:: Data for the task

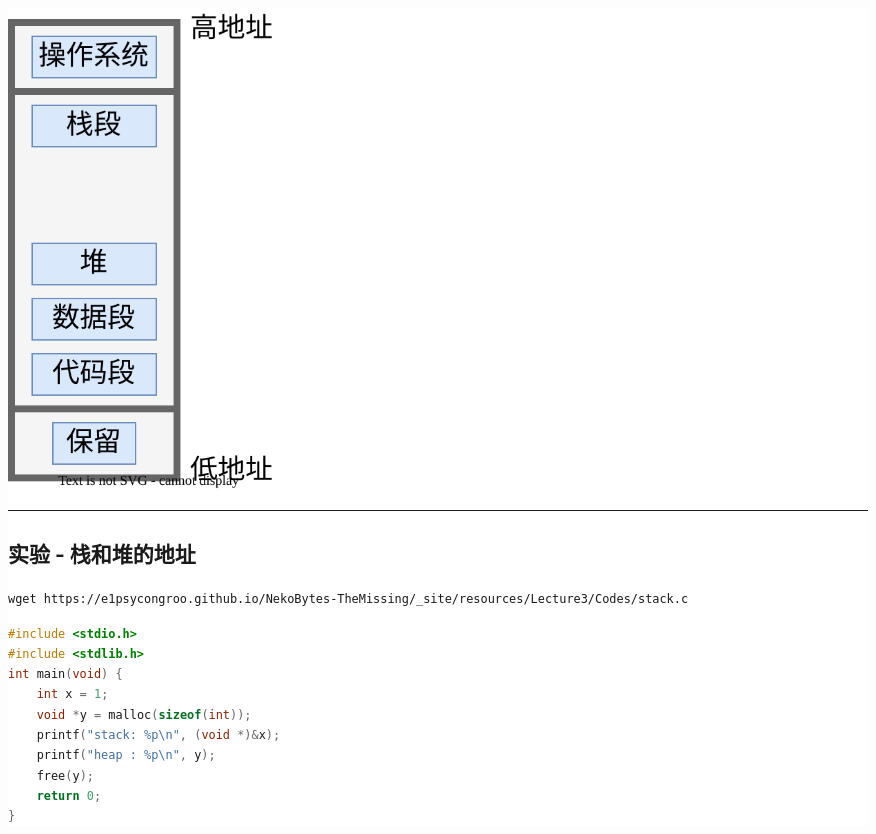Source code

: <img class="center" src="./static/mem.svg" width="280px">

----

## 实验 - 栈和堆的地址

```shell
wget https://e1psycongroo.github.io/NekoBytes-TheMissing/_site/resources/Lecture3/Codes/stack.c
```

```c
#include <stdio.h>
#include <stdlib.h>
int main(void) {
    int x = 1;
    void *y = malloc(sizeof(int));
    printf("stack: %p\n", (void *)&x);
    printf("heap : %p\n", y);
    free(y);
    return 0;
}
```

::::
:: Data for the task

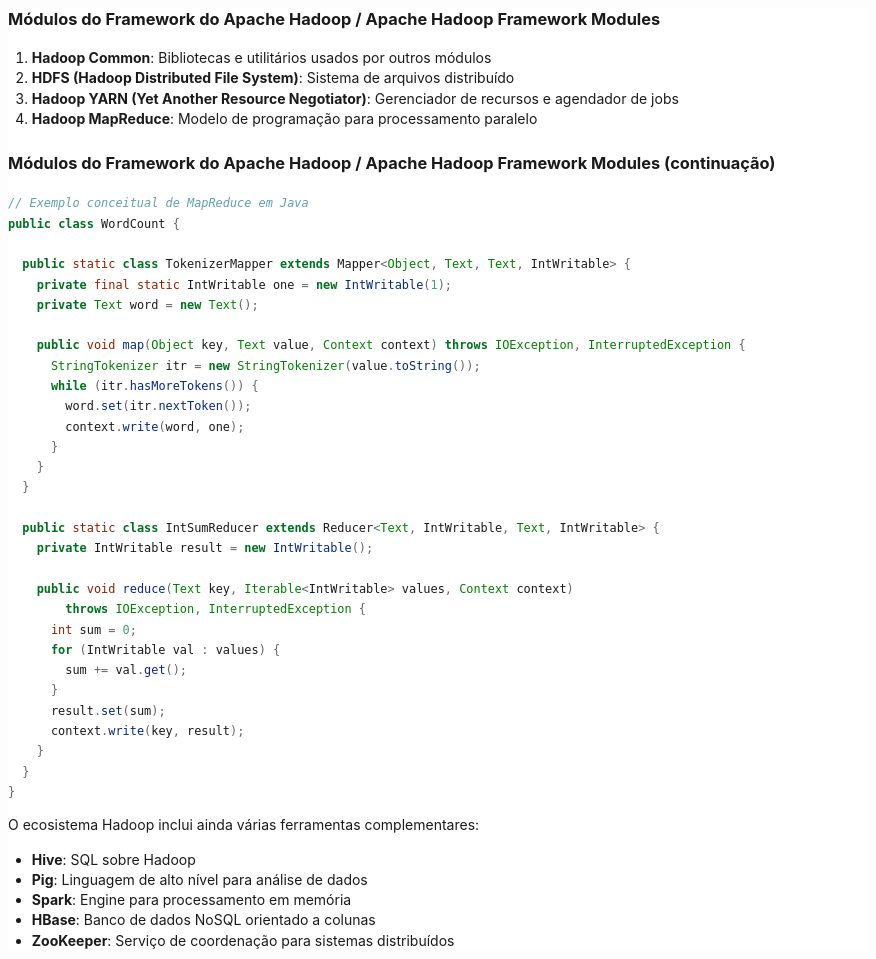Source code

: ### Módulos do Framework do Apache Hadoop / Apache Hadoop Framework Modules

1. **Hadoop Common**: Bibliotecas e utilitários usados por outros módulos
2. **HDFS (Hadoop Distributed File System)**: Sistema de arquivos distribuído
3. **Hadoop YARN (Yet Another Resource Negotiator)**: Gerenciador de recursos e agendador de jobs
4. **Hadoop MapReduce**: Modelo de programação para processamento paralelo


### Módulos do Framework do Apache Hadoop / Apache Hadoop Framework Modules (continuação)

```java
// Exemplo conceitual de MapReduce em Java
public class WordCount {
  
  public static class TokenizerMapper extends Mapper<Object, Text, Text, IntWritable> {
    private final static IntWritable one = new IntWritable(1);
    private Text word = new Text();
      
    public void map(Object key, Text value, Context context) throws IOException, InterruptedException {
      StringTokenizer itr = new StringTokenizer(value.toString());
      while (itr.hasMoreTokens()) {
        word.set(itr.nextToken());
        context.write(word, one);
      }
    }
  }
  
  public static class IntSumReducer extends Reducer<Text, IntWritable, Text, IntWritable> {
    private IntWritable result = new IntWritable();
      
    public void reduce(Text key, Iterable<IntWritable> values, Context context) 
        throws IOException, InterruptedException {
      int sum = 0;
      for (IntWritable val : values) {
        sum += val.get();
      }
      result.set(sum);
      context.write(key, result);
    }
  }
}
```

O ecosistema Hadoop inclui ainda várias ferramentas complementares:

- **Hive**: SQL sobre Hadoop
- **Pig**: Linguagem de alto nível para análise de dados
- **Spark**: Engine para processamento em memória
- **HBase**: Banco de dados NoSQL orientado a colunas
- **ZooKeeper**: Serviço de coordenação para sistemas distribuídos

::::

▸ **Exercise description**
Using the data above, transcribe the lines that run from the line with "Framework Modules (continuação)" to the line with "- **ZooKeeper**: Serviço", both ends kept, and output nothing else.

▸ **Answer box**
### Módulos do Framework do Apache Hadoop / Apache Hadoop Framework Modules (continuação)

```java
// Exemplo conceitual de MapReduce em Java
public class WordCount {
  
  public static class TokenizerMapper extends Mapper<Object, Text, Text, IntWritable> {
    private final static IntWritable one = new IntWritable(1);
    private Text word = new Text();
      
    public void map(Object key, Text value, Context context) throws IOException, InterruptedException {
      StringTokenizer itr = new StringTokenizer(value.toString());
      while (itr.hasMoreTokens()) {
        word.set(itr.nextToken());
        context.write(word, one);
      }
    }
  }
  
  public static class IntSumReducer extends Reducer<Text, IntWritable, Text, IntWritable> {
    private IntWritable result = new IntWritable();
      
    public void reduce(Text key, Iterable<IntWritable> values, Context context) 
        throws IOException, InterruptedException {
      int sum = 0;
      for (IntWritable val : values) {
        sum += val.get();
      }
      result.set(sum);
      context.write(key, result);
    }
  }
}
```

O ecosistema Hadoop inclui ainda várias ferramentas complementares:

- **Hive**: SQL sobre Hadoop
- **Pig**: Linguagem de alto nível para análise de dados
- **Spark**: Engine para processamento em memória
- **HBase**: Banco de dados NoSQL orientado a colunas
- **ZooKeeper**: Serviço de coordenação para sistemas distribuídos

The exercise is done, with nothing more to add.